For people live in level 1 or level 2 with more primitive environment, it is reasonable for them to still fear about such condition. But for most the population on level 3 and 4 with clean water, complete base infrastructure, our fear is most originate from media that continuously tapping into the negative info of the world.

Take the example of natural disasters,

How did the number of deaths per year from natural disasters change over the last hundred year?

  • A: More than doubled
  • B: Remained about the same
  • C: Decreased to less than half

The answer is C, but only 10 percent of the people got the right one, which indicates most of us still believe the world is either remain unchanged or relapsed. In fact now natural disaster kills so few people is not because of it going mild as before, it is because our world is getting better and human has advanced into a stage to protect ourselves from natural disasters.

So next time when see the spreading news of some natural disaster, will you remind yourself of the long-term trend of progress that human has made?

Same goes with plane crash death,

There are 40 million noncrashing aircraft from the past decades, but you can only see news of crashed planes. Our fear instinct makes us pay greater attention to the down side and sometimes erased the progress.

Another example of the fear of chemical substances, called chemophobia. DDT has been banned in several countries, but when you try to trace the effect of DDT, there is actually no direct evidence that DDT killed anyone in history. Moreover, in 2006, after a series of scientific investigation, WHO has classified DDT as “mildly harm” to human, stating that it had more health benefits than drawbacks in many situations.

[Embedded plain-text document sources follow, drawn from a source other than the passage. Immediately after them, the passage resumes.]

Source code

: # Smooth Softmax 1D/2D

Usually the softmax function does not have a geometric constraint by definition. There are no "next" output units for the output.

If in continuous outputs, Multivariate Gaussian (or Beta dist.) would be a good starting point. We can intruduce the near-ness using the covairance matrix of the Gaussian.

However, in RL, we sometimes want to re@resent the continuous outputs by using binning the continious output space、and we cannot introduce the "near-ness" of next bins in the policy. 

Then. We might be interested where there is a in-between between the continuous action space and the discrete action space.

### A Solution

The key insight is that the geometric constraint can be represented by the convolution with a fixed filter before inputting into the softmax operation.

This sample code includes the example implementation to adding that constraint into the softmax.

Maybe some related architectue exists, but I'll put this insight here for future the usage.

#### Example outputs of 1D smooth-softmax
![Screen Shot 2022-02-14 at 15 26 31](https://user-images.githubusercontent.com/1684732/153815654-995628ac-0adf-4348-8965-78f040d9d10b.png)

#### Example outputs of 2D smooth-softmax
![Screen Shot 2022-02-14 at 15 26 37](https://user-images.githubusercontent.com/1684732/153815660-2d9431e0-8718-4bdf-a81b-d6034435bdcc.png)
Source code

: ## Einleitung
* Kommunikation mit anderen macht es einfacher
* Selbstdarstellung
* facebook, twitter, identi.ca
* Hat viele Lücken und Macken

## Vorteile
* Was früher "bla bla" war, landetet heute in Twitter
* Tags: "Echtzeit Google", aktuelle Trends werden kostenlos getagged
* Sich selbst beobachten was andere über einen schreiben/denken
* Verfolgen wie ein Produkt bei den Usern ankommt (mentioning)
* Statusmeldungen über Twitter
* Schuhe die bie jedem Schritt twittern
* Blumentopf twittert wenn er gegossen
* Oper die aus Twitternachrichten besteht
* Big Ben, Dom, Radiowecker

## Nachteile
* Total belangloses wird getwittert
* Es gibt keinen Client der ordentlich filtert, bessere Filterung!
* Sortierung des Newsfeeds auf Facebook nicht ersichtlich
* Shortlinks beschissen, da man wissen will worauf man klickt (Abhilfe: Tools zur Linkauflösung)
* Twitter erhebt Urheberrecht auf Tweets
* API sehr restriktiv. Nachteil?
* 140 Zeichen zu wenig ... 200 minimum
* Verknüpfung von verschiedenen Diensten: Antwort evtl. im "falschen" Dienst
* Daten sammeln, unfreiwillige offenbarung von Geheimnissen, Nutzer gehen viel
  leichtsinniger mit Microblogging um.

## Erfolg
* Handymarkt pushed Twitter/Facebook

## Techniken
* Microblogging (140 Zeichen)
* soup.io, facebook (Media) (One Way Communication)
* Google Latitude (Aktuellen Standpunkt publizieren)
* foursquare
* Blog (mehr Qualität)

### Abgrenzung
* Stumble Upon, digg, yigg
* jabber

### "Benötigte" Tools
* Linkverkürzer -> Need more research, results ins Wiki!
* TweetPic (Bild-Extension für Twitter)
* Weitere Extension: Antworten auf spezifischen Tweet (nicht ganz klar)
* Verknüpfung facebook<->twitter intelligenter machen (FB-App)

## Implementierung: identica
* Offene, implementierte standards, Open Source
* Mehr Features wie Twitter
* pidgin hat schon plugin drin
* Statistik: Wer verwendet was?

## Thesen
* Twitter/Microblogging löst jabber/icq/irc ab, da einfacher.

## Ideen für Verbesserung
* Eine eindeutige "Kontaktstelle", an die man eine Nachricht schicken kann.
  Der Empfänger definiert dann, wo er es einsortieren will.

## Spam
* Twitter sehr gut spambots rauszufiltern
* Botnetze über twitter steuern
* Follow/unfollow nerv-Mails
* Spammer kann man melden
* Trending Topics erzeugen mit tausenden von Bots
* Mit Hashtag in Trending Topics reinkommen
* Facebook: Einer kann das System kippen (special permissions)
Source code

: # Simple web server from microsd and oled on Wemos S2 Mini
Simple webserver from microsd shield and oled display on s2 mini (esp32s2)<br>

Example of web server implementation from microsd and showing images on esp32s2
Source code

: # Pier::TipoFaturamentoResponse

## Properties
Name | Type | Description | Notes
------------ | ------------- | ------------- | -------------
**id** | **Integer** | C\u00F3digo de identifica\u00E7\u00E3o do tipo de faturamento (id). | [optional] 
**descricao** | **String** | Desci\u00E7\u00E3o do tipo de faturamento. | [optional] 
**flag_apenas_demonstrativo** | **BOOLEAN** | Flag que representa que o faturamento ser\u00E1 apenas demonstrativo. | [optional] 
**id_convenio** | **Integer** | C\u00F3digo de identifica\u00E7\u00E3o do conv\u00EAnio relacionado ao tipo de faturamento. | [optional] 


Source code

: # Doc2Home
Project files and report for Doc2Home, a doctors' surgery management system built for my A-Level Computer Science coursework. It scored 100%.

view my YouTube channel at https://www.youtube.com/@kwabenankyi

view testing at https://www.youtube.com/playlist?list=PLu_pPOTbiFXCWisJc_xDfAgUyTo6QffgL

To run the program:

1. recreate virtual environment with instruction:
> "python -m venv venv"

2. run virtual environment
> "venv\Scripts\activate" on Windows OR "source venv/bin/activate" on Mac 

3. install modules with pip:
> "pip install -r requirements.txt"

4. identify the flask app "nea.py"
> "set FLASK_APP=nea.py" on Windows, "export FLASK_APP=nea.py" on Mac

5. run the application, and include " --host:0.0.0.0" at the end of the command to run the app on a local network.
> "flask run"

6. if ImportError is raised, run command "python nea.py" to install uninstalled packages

Even though, still a lot of countries refused to read through the report and critically weighting the pros and cons. Our fear instinct has run amok and sometimes the invisible fear itself is doing more harm than the substance.

To be Afraid of the Right Thing

Distinguish frightening and dangerous. Frightening is a perceived danger, which does not mean a real danger, only dangerous poses a real threat. Sometime by giving to much attention to an invisible danger creates a tragic drainage of energy towards the wrong direction.

To control the fear instinct, calculate the real risk:

  • The scary world: fear vs. reality. The world seems scarier than it is because what you hear about it has been selected by your own attention filter or by the media — precisely because it is scary.
  • Risk = danger x exposure. The risk something poses to you depends not on how scared it makes you feel, but on a combination of two things. How dangerous is it? And how much are you exposed to it?
  • Get calm before you carry on. When you are afraid, you see the world differently. Make as few decisions as few as possible until your panic has subsided.